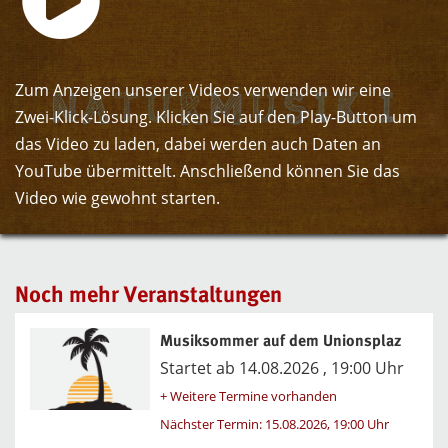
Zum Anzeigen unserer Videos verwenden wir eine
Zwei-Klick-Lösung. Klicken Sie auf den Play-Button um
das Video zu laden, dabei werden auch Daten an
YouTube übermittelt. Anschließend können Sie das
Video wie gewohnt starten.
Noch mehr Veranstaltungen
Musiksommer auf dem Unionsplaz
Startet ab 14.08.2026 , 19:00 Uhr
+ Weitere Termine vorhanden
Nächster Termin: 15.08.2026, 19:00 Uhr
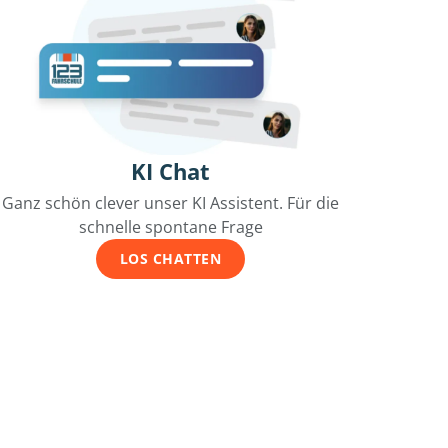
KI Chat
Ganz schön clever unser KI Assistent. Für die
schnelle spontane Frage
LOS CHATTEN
──────
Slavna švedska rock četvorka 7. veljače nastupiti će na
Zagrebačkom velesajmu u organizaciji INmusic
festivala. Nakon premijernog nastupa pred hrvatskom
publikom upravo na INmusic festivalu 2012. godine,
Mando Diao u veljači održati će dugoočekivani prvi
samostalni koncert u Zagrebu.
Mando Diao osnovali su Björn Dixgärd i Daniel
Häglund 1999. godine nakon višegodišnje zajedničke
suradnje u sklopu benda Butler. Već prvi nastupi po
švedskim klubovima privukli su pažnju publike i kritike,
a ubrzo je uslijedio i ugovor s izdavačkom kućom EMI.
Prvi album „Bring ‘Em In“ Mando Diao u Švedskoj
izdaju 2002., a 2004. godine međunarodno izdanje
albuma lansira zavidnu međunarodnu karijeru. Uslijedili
──────
WORK INSTRUCTION — In the records above, find each line holding "Diao" and copy it.

WRITTEN ANSWER —
Mando Diao u veljači održati će dugoočekivani prvi
Mando Diao osnovali su Björn Dixgärd i Daniel
Prvi album „Bring ‘Em In“ Mando Diao u Švedskoj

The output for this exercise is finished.